▶ _What needs to be done_: Although the records include pictures, the copy should not; write out exactly the lines from the first through the line with "beits, verf of".

▶ _Input material_:
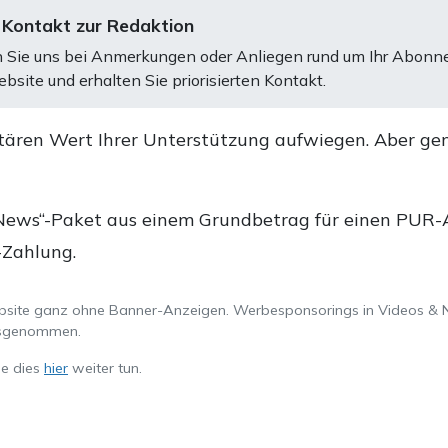
 Kontakt zur Redaktion
 Sie uns bei Anmerkungen oder Anliegen rund um Ihr Abonn
bsite und erhalten Sie priorisierten Kontakt.
tären Wert Ihrer Unterstützung aufwiegen. Aber ge
.
News“-Paket aus einem Grundbetrag für einen PUR-Ab
-Zahlung.
ebsite ganz ohne Banner-Anzeigen. Werbesponsorings in Videos & 
ausgenommen.
ie dies
hier
weiter tun.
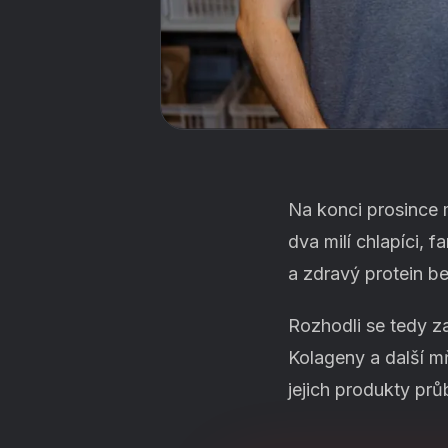
Na konci prosince m
dva milí chlapíci, 
a zdravý protein 
Rozhodli se tedy za
Kolageny a další m
jejich produkty prů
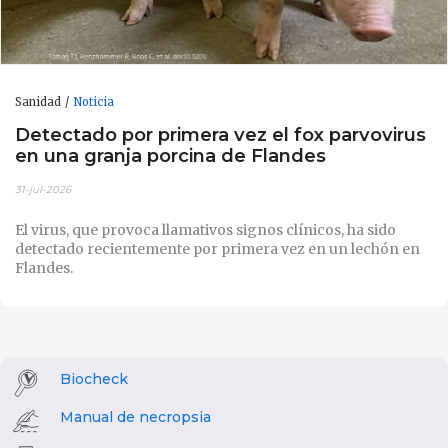
Sanidad
Noticia
Detectado por primera vez el fox parvovirus
en una granja porcina de Flandes
31-jul-2026
El virus, que provoca llamativos signos clínicos, ha sido
detectado recientemente por primera vez en un lechón en
Flandes.
Biocheck
Manual de necropsia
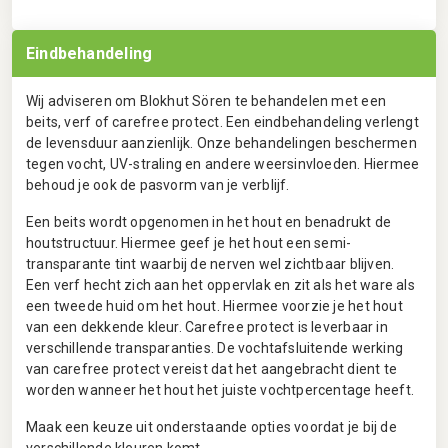
Eindbehandeling
Wij adviseren om Blokhut Sören te behandelen met een
beits, verf of carefree protect. Een eindbehandeling verlengt
de levensduur aanzienlijk. Onze behandelingen beschermen
tegen vocht, UV-straling en andere weersinvloeden. Hiermee
behoud je ook de pasvorm van je verblijf.
Een beits wordt opgenomen in het hout en benadrukt de
houtstructuur. Hiermee geef je het hout een semi-
transparante tint waarbij de nerven wel zichtbaar blijven.
Een verf hecht zich aan het oppervlak en zit als het ware als
een tweede huid om het hout. Hiermee voorzie je het hout
van een dekkende kleur. Carefree protect is leverbaar in
verschillende transparanties. De vochtafsluitende werking
van carefree protect vereist dat het aangebracht dient te
worden wanneer het hout het juiste vochtpercentage heeft.
Maak een keuze uit onderstaande opties voordat je bij de
verschillende kleuren komt.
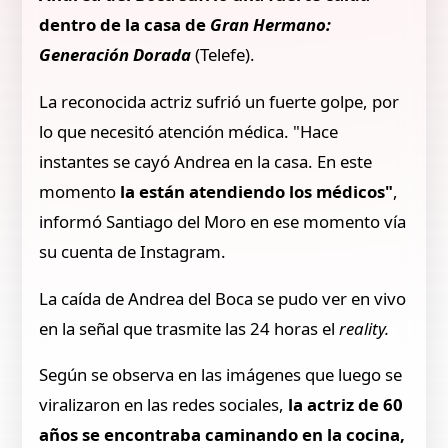
dentro de la casa de
Gran Hermano:
Generación Dorada
(Telefe).
La reconocida actriz sufrió un fuerte golpe, por
lo que necesitó atención médica. "Hace
instantes se cayó Andrea en la casa. En este
momento
la están atendiendo los médicos"
,
informó Santiago del Moro en ese momento vía
su cuenta de Instagram.
La caída de Andrea del Boca se pudo ver en vivo
en la señal que trasmite las 24 horas el
reality.
Según se observa en las imágenes que luego se
viralizaron en las redes sociales,
la actriz de 60
años se encontraba caminando en la cocina,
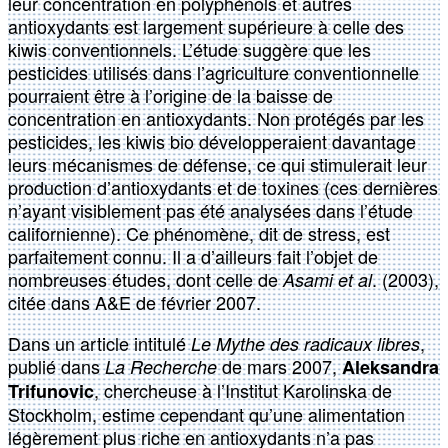
leur concentration en polyphénols et autres
antioxydants est largement supérieure à celle des
kiwis conventionnels. L’étude suggère que les
pesticides utilisés dans l’agriculture conventionnelle
pourraient être à l’origine de la baisse de
concentration en antioxydants. Non protégés par les
pesticides, les kiwis bio développeraient davantage
leurs mécanismes de défense, ce qui stimulerait leur
production d’antioxydants et de toxines (ces dernières
n’ayant visiblement pas été analysées dans l’étude
californienne). Ce phénomène, dit de stress, est
parfaitement connu. Il a d’ailleurs fait l’objet de
nombreuses études, dont celle de
. (2003),
Asami et al
citée dans A&E de février 2007.
Dans un article intitulé
,
Le Mythe des radicaux libres
publié dans
de mars 2007,
La Recherche
Aleksandra
, chercheuse à l’Institut Karolinska de
Trifunovic
Stockholm, estime cependant qu’une alimentation
légèrement plus riche en antioxydants n’a pas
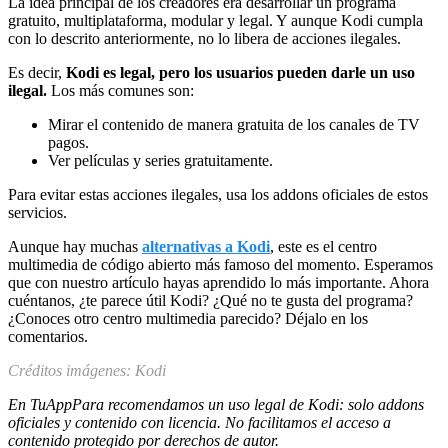
La idea principal de los creadores era desarrollar un programa
gratuito, multiplataforma, modular y legal. Y aunque Kodi cumpla
con lo descrito anteriormente, no lo libera de acciones ilegales.
Es decir,
Kodi es legal, pero los usuarios pueden darle un uso
ilegal.
Los más comunes son:
Mirar el contenido de manera gratuita de los canales de TV
pagos.
Ver películas y series gratuitamente.
Para evitar estas acciones ilegales, usa los addons oficiales de estos
servicios.
Aunque hay muchas
alternativas a Kodi
, este es el centro
multimedia de código abierto más famoso del momento. Esperamos
que con nuestro artículo hayas aprendido lo más importante. Ahora
cuéntanos, ¿te parece útil Kodi? ¿Qué no te gusta del programa?
¿Conoces otro centro multimedia parecido? Déjalo en los
comentarios.
Créditos imágenes: Kodi
En TuAppPara recomendamos un uso legal de Kodi: solo addons
oficiales y contenido con licencia. No facilitamos el acceso a
contenido protegido por derechos de autor.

▶ _Response to this exercise_:
 Kontakt zur Redaktion
 Sie uns bei Anmerkungen oder Anliegen rund um Ihr Abonn
bsite und erhalten Sie priorisierten Kontakt.
tären Wert Ihrer Unterstützung aufwiegen. Aber ge
.
News“-Paket aus einem Grundbetrag für einen PUR-Ab
-Zahlung.
ebsite ganz ohne Banner-Anzeigen. Werbesponsorings in Videos & 
ausgenommen.
ie dies
hier
weiter tun.
Na konci prosince m
dva milí chlapíci, 
a zdravý protein 
Rozhodli se tedy za
Kolageny a další m
jejich produkty prů
Sanidad
Noticia
Detectado por primera vez el fox parvovirus
en una granja porcina de Flandes
31-jul-2026
El virus, que provoca llamativos signos clínicos, ha sido
detectado recientemente por primera vez en un lechón en
Flandes.
Biocheck
Manual de necropsia
Eindbehandeling
Wij adviseren om Blokhut Sören te behandelen met een
beits, verf of carefree protect. Een eindbehandeling verlengt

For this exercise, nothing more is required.